Effects of knowledge sharing within and between business units in MNCs

Photo: Paul Gooderham (NHH), Torben Pedersen (Bocconi), Jarle Hildrum (Telenor), Frank Elter (Telenor) and Angels Dasi (University of Valencia)
Photo: Paul Gooderham (NHH), Torben Pedersen (Bocconi), Jarle Hildrum (Telenor), Frank Elter (Telenor) and Angels Dasi (University of Valencia)
By Dasi, A., Pedersen, T., Gooderham, Elter, F. and Hildrum, J.

15 June 2018 14:35

Effects of knowledge sharing within and between business units in MNCs

The Journal of World Business recently published a study by FOCUS researcher Paul Gooderham conducted with Jarle Hildrum (Telenor), Torben Pedersen (Bocconi), Angels Dasi (University of Valencia) and Frank Elter (Telenor) that explores the organizational separation effect on knowledge sharing within and between business units in MNCs.

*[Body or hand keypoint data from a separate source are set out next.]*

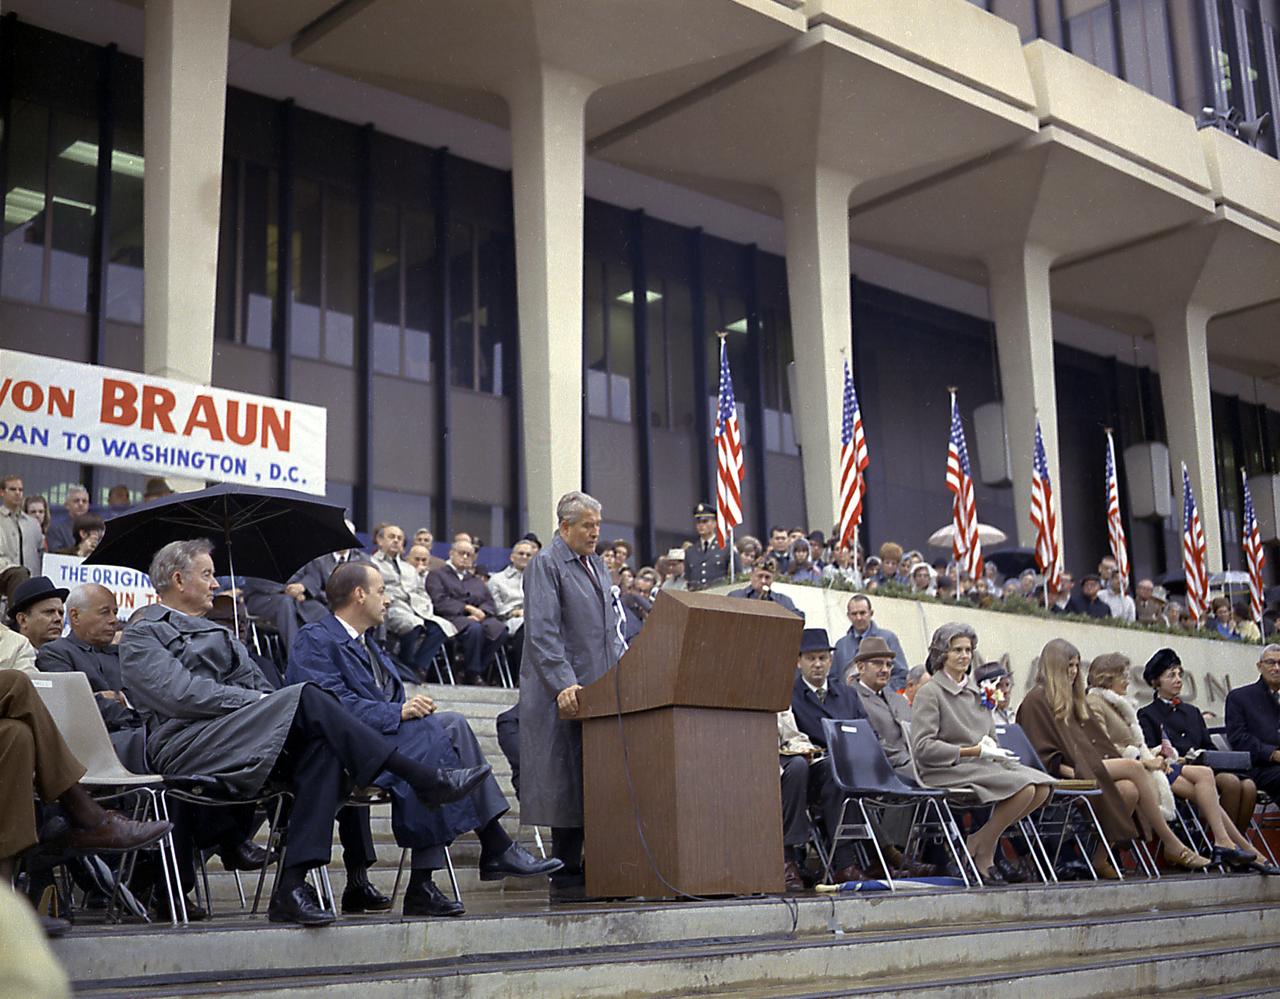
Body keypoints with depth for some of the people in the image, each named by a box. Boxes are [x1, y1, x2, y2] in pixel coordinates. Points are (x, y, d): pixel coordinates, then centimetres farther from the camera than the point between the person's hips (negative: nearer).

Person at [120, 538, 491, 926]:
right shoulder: (143, 633, 6)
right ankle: (424, 779, -28)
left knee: (321, 747, -25)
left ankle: (292, 885, -35)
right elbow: (180, 694, -10)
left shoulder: (215, 631, 31)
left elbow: (256, 682, 19)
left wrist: (268, 701, -4)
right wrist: (257, 700, -12)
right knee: (306, 698, -27)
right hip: (185, 745, -7)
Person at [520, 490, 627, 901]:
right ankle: (566, 878, 1)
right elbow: (542, 633, -15)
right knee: (567, 786, -4)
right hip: (565, 694, -7)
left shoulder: (596, 564, 19)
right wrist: (564, 684, -23)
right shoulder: (545, 564, -6)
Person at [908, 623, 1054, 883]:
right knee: (1024, 787, -27)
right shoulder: (929, 692, -4)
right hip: (946, 770, -8)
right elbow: (922, 747, -14)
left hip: (982, 765, 8)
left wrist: (990, 746, -2)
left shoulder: (975, 691, 19)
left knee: (1042, 787, -17)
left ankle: (977, 841, -5)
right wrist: (975, 751, -16)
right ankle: (983, 850, -9)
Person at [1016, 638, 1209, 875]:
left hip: (1087, 766, 8)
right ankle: (1171, 844, -14)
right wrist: (1068, 769, -21)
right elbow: (1042, 752, -9)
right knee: (1133, 767, -19)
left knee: (1129, 790, -22)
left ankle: (1101, 856, -18)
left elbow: (1095, 739, 24)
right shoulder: (1037, 700, 0)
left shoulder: (1073, 700, 27)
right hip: (1068, 772, -8)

The authors summarise the main findings in the paper as follows:
Multinational companies (MNCs) comprise business units many of which are located abroad but some of which may be located in the parent country. Employing data from Telenor, we find evidence that the internal boundaries between business units have an impact on knowledge sharing. Unsurprisingly knowledge sharing between individuals within the same business unit is significantly more common than knowledge sharing between business units. However, what is novel is that we show that the factors that promote knowledge sharing within and between business units differ. Individuals’ intrinsic motivation, innovative values and job autonomy are relatively more important drivers for sharing knowledge within their own business units. Further, individuals’ extrinsic motivation, result-oriented values and corporate employee development are relatively more effective for sharing knowledge across business units.
 
Why are these findings important and what is new about them in terms of extant knowledge?
This study is the first to analyze knowledge sharing within MNCs at the individual level and between the two contexts: within and between business units. We add to previous research from the Organizational Behavior literature by comparing individuals’ behavior under conditions of contextual variability within the same firm. Additionally, our level of analysis -the individual- allows us to extend previous findings from the International Business field by showing that the organizational separation effect does not substitute but supplements previous research on the effect of distances on knowledge sharing.
 
What can managers learn from this study?
We provide managers with a better understanding of why individuals behave differently depending on the organizational context. We identify the degree of psychological safety individuals feel as a critical factor. Within the same business units, managers should avoid interventions that introduce an external sense of pressure. Instead, they should ensure that individuals’ have a sense of control by supporting job autonomy and promoting innovative values. However, for the promotion of knowledge sharing across business units there is a greater scope for managerial intervention that compensates for a reduced sense of control. Introducing external rewards, fostering result-oriented values and implementing corporate employee development programs helps managers enhance the psychological security necessary for knowledge sharing.